Ainsi, le rebelle n’est pas un « pestiféré » mais un privilégié. Quelqu’un qui « se paie le luxe de »… Un enfant énervé que la société tolère et à qui l’on cède son caprice. C’est pour cette raison qu’il n’a aucun intérêt objectif à ce que la société change. Il souhaite au contraire qu’elle perdure, qu’elle reste conformiste et qu’on ne soit pas trop nombreux à le rejoindre dans sa minorité et son attitude. Sa « rébellion » ne prend racine que dans un terreau majoritairement conformiste. C’est pour cette raison aussi qu’au fond, la société ne perçoit pas le rebelle comme une menace mais seulement comme une nuisance.

Entre maquis et insouciance

Trouvé dans un vieux tiroir, un bulletin parisien de 1942 s’adressant aux Français occupés. On y développe une position intéressante, à la fois réaliste et mesurée. Sans appeler à la résistance, on demande un minimum de dignité face à l’occupant : trouver une voie entre maquis et insouciance, « vivre avec » tout en restant dans l’espérance de la Libération. Position intéressante, dans une période qui pose inévitablement la question : « et moi, qu’aurais-je fait ? ».

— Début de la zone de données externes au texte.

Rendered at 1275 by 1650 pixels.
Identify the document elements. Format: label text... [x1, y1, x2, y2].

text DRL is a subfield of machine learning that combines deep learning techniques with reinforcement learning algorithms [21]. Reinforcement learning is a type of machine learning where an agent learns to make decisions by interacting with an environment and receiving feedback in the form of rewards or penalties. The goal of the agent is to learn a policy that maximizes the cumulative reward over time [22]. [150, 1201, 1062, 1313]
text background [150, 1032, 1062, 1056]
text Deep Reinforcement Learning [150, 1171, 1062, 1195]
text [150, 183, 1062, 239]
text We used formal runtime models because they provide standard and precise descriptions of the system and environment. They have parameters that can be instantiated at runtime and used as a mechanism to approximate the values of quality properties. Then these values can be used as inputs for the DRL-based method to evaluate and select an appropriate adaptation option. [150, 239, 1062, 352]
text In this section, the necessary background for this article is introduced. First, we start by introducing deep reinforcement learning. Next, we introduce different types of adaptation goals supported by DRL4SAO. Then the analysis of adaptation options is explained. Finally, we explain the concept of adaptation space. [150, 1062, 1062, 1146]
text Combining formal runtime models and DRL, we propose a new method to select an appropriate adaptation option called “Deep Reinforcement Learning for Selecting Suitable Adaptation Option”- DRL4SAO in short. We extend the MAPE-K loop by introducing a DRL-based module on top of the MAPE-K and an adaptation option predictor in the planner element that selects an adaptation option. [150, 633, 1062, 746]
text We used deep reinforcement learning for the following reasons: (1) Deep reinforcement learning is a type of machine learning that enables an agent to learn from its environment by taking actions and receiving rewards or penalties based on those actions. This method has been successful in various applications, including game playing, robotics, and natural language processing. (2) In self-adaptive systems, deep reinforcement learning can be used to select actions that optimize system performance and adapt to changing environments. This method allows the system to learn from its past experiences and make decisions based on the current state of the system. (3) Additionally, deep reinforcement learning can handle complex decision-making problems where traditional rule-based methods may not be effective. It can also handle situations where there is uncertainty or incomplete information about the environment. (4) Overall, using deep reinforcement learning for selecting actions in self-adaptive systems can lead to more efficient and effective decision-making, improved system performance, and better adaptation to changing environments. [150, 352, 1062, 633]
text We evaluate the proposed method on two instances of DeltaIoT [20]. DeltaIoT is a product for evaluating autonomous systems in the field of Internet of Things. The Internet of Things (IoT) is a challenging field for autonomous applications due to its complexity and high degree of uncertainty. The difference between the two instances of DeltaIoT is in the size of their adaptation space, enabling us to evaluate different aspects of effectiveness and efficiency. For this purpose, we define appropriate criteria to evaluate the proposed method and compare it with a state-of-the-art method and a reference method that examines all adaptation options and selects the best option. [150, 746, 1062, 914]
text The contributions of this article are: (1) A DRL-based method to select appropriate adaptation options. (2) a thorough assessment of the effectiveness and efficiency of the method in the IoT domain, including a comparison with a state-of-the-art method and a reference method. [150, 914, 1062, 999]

La plupart des gens s’imaginent bien entendu qu’ils auraient fait sauter des trains, ou craché à la face de l’Allemand sans-gêne et grossier. Le bulletin semble pourtant témoigner qu’en réalité, l’occupant put s’indigner de la facilité avec laquelle certains Français se remettaient de leur tragédie nationale. Entre autres illustrations, il pointe l’indécence de personnalités comme Céline, qui n’ont pas attendu d’avoir beaucoup de recul pour ricaner de la débâcle de l’armée française en 1940. L’attitude de Céline pendant la guerre n’est pas une découverte, mais sa promptitude à faire du spectacle avec des événements tragiques ne finit pas d’étonner. Céline a non seulement tiré des articles moqueurs de la débâcle française, mais il a aussi mis en scène sa fuite navrante en 1944-1945 – cloîtré en Allemagne avec les vichystes les plus renommés – dans un roman truculent comme il sait les faire. A aucun moment il n’a eu le sentiment que peut-être il était bon de se taire. Que peut-être il y avait un mur contre lequel son groin pouvait s’écraser…

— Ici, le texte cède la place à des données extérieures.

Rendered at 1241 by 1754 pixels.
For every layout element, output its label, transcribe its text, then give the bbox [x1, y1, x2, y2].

Le bulletin de 1942 montre ainsi cet artiste, aujourd’hui jugé audacieux et novateur, sous le jour d’un merdeux petit cynique qui ne faisait que se rendre intéressant par tous les moyens. Et ne nous illusionnons pas, rien ne serait très différent aujourd’hui. On imagine aisément nos trublions contemporains dans le même rôle : au lendemain d’une défaite nationale, un Stéphane Guillon ou n’importe quel humoriste irrévérencieux y aller de sa petite chronique mordante, de son billet acerbe sur cette France de losers, sur notre belle armée, sur nos gouvernants, ces gogos, qui n’ont rien vu venir ! Il serait plus probable de les voir tomber dans ce travers que d’abandonner le micro, rejoindre les Glières et vivre en clandestin.

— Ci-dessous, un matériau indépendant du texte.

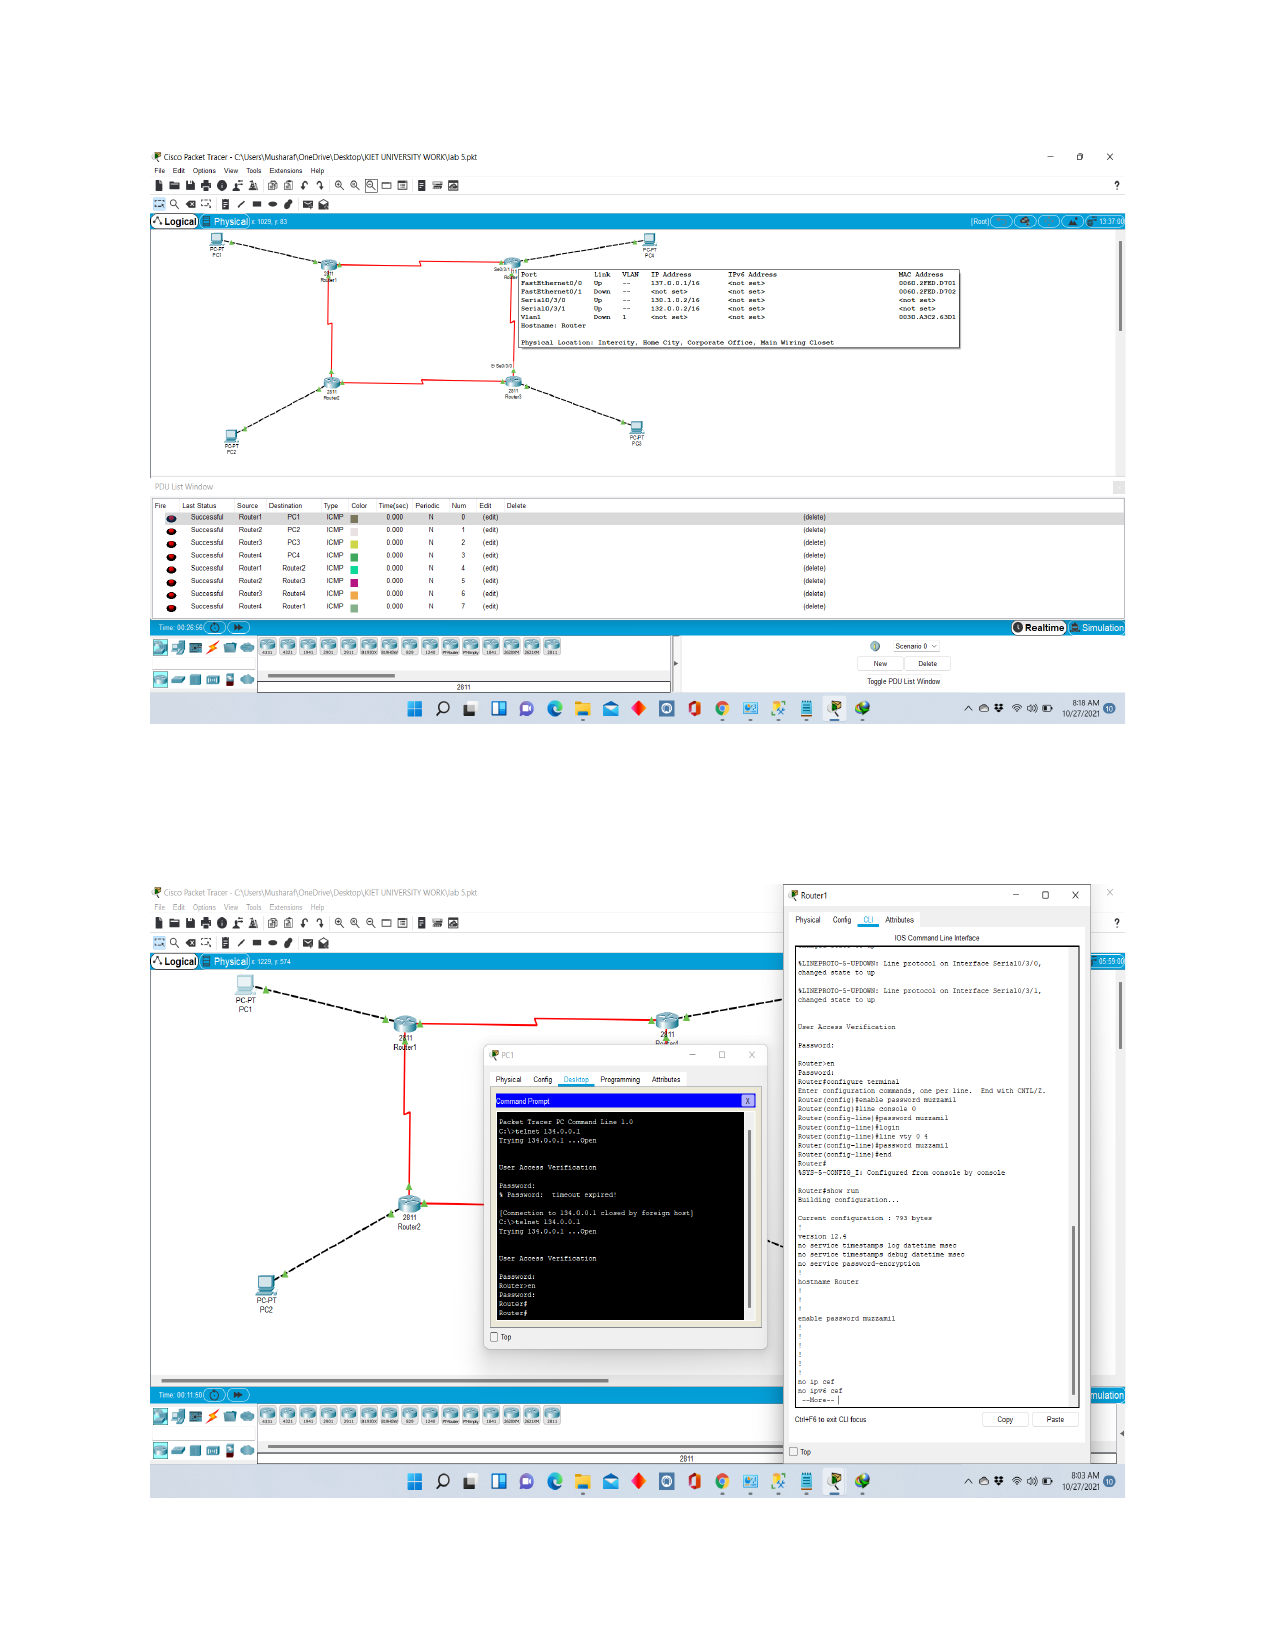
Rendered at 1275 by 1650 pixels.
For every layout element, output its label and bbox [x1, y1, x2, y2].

picture [1072, 624, 1078, 631]
picture [150, 884, 1125, 1498]
picture [1021, 218, 1028, 224]
picture [150, 150, 1125, 724]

Et je ne leur en veux pas du tout ! J’aurais beau jeu de les juger, moi qui suis un réservé, un mitigé, un distant, un sang-froid, moi qui en toute vraisemblance aurais continué à aller bosser tous les jours en évitant de poser trop de questions… Nous avons tous beau jeu de juger car personne ne peut savoir ce qu’il aurait fait. Ceux qui disent le contraire ne sont pas honnêtes envers eux-mêmes ou manquent d’humilité. Et j’ai suffisamment constaté que les rebelles les plus visibles et les plus déclarés sont les premiers à se débiner le moment venu.

Car « perdre la guerre », ce n’était pas qu’un mot, c’était une réalité : vous avez perdu et le vainqueur vous envahit, vous n’avez plus les moyens de lui résister. « Vivre sous l’Occupation » n’était pas non plus qu’un mot. Cela veut dire que les nazis sont là mais que votre famille aussi : il vous faut la nourrir ou tout simplement la garder. Aussi triste que ce soit, le plus naturel était de collaborer, passivement s’entend, c’est-à-dire de poursuivre sa vie. Résister était l’option du fou et du héros. Des gens « normaux », il ne fallait guère exiger plus que de la tenue : « vivre avec » sans cesser d’espérer la Libération. Vivre, entre maquis et insouciance.